[The problem] Write out the text of each data entry word for word, omitting the pictures.

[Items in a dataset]
◆ ◆ ◆ ◆
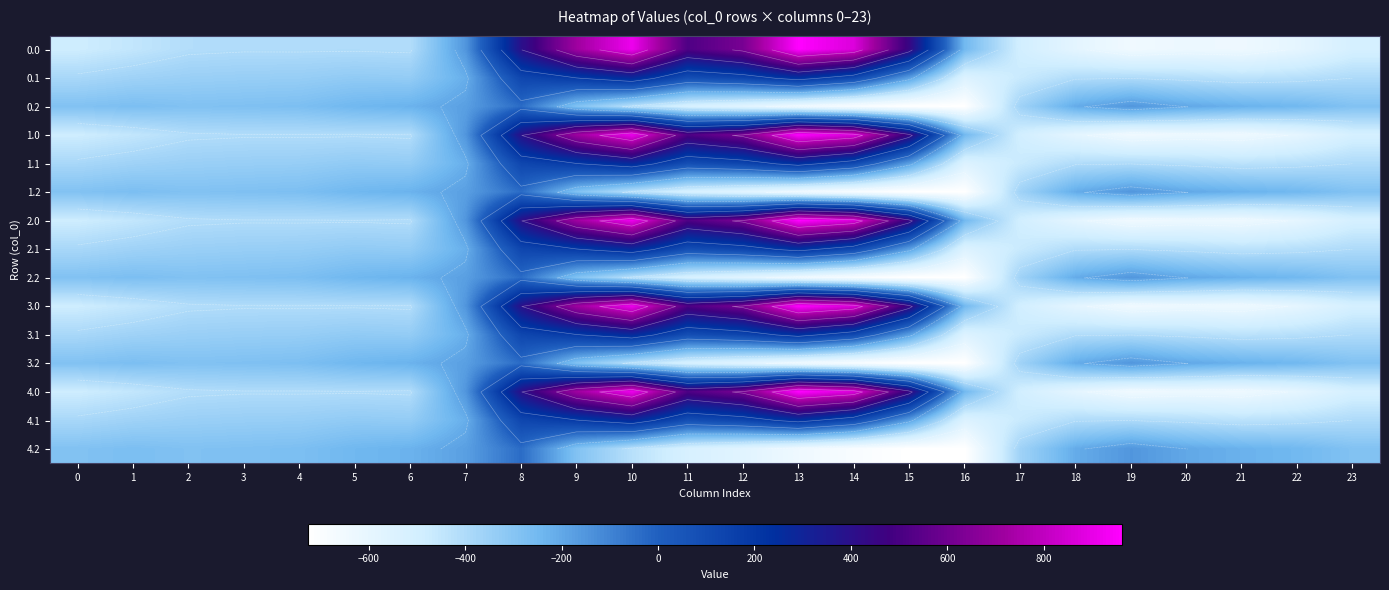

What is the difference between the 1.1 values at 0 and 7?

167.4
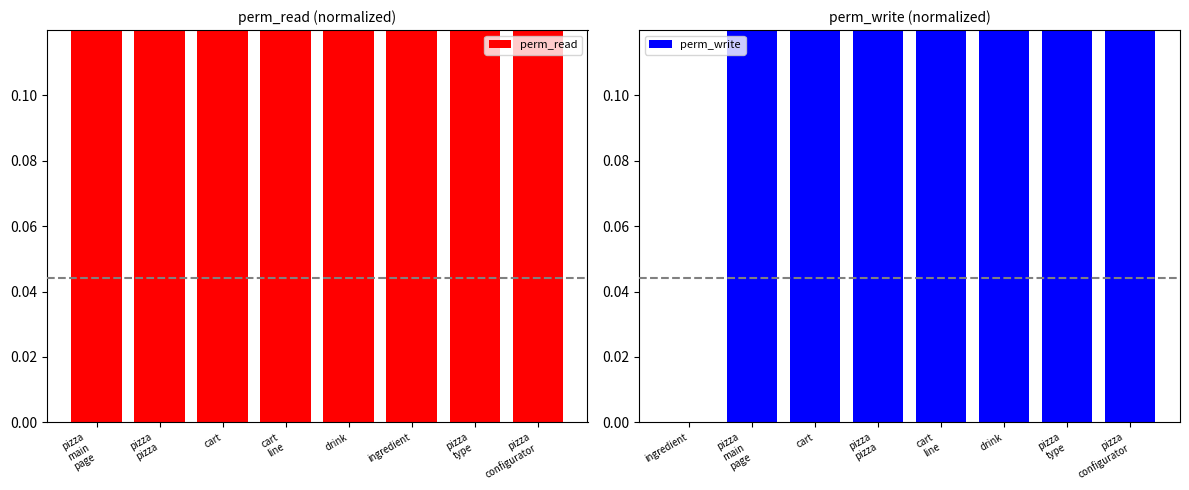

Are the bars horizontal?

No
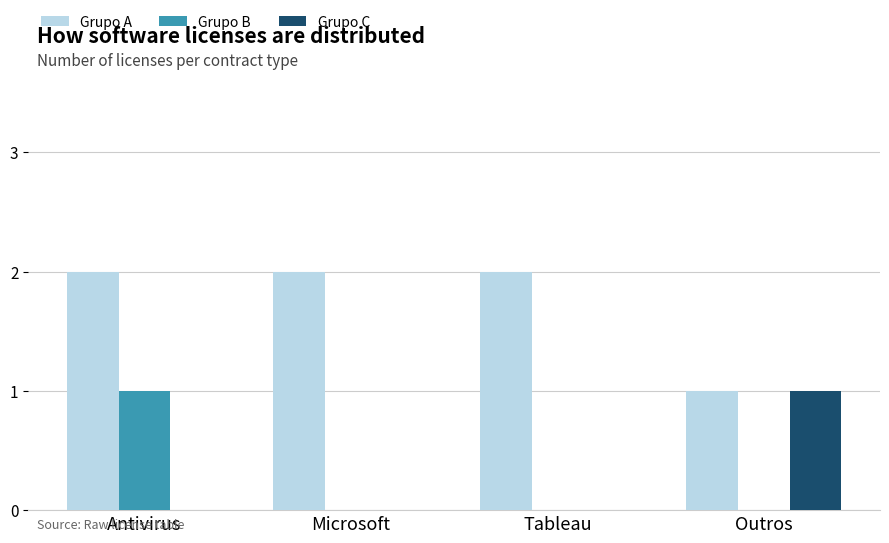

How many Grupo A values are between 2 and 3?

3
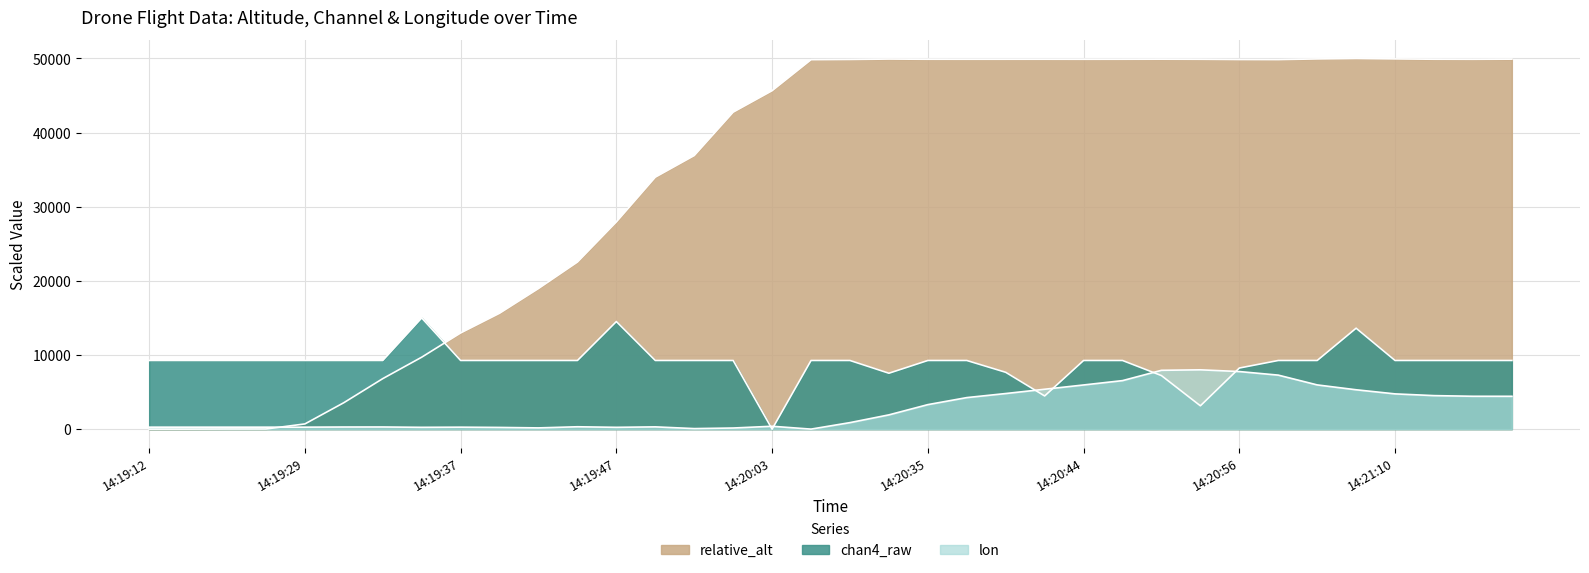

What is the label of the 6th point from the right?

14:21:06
◆ ◆ ◆ ◆
[Response for this exercise]
What is the difference between the 1.1 values at 0 and 7?

167.4

Are the bars horizontal?

No

How many Grupo A values are between 2 and 3?

3

What is the label of the 6th point from the right?

14:21:06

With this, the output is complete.